The accuracy of certain complex arithmetic operations and certain complex elementary functions for parameters (or components thereof) beyond the angle threshold.

9

The prescribed results specified in G.1.2 for certain functions at particular parameter values take precedence over the error bounds; effectively, they narrow to a single value the result interval allowed by the error bounds for a component of the result. Additional rules with a similar effect are given below for certain inverse trigonometric and inverse hyperbolic functions, at particular parameter values for which a component of the mathematical result is transcendental. In each case, the accuracy rule, which takes precedence over the error bounds, is that the result interval for the stated result component is the model interval of CT.Real associated with the component's exact mathematical value. The cases in question are as follows:

10
  • When the parameter X has the value zero, the real (resp., imaginary) component of the result of the Arccot (resp., Arccoth) function is in the model interval of CT.Real associated with the value π/2.0.
  • 11
  • When the parameter X has the value one, the real component of the result of the Arcsin function is in the model interval of CT.Real associated with the value π/2.0.
  • 12
  • When the parameter X has the value –1.0, the real component of the result of the Arcsin (resp., Arccos) function is in the model interval of CT.Real associated with the value –π/2.0 (resp., π).
12.a
discussion

It is possible to give many other prescribed results in which a component of the parameter is restricted to a similar model interval when the parameter X is appropriately restricted to an easily testable portion of the domain. We follow the proposed ISO/IEC standard for Generic_Complex_Elementary_Functions (for Ada 83) in not doing so, however.

13/2

The amount by which a component of the result of an inverse trigonometric or inverse hyperbolic function is allowed to spill over into a quadrant adjacent to the one corresponding to the principal branch, as given in G.1.2, is limited. The rule is that the result belongs to the smallest model interval of CT.Real that contains both boundaries of the quadrant corresponding to the principal branch.
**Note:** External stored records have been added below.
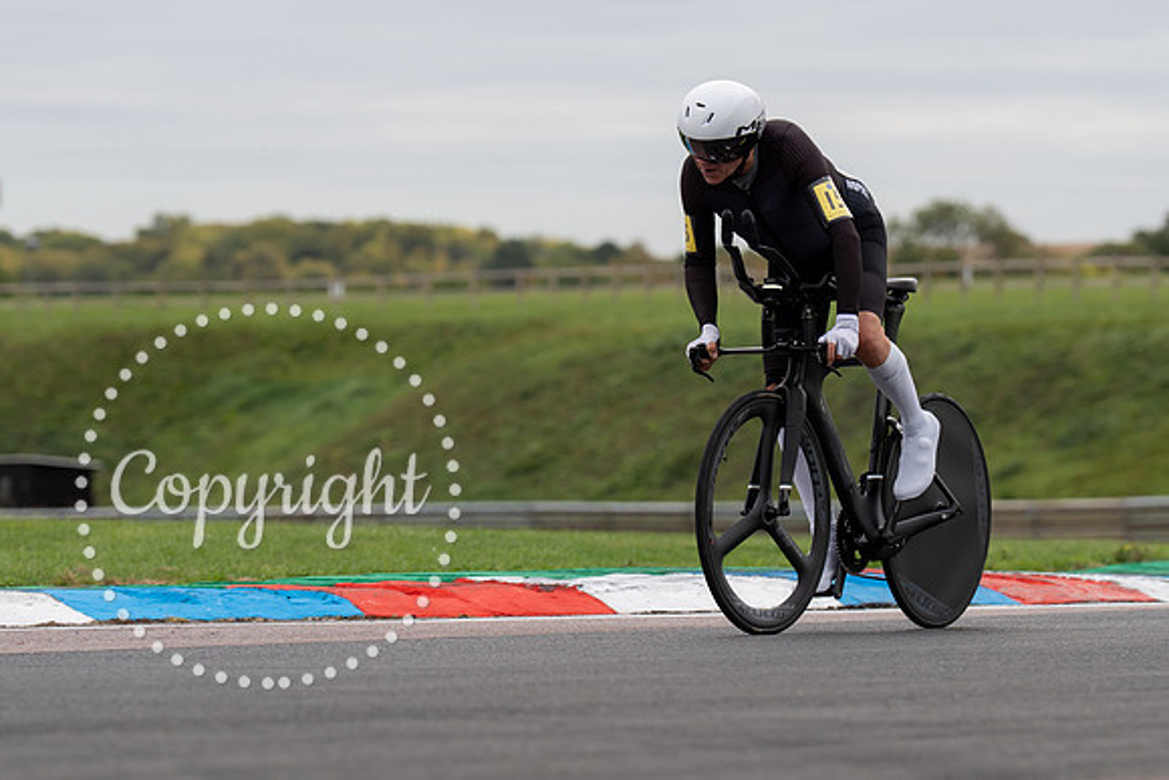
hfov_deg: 9.8
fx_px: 6794
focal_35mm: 209
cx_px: 710
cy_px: 343
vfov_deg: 6.6
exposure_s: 1/800
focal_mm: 144
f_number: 4
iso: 125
This rule also takes precedence over the maximum error bounds, effectively narrowing the result interval allowed by them.

14

Finally, the results allowed by the error bounds are narrowed by one further rule: The absolute value of each component of the result of the Exp function, for a pure-imaginary parameter, never exceeds one.

Implementation Advice

15

The version of the Compose_From_Polar function without a Cycle parameter should not be implemented by calling the corresponding version with a Cycle parameter of 2.0*Numerics.Pi, since this will not provide the required accuracy in some portions of the domain.

15.a.1/2
implementation advice

For complex arithmetic, the Compose_From_Polar function without a Cycle parameter should not be implemented by calling Compose_From_Polar with a Cycle parameter.

Wording Changes from Ada 83

15.a

The semantics of Numerics.Generic_Complex_Types and Numerics.Generic_Complex_Elementary_Functions differs from Generic_Complex_Types and Generic_Complex_Elementary_Functions as defined in ISO/IEC CDs 13813 and 13814 (for Ada 83) in ways analogous to those identified for the elementary functions in G.2.4. In addition, we do not generally specify the signs of zero results (or result components), although those proposed standards do.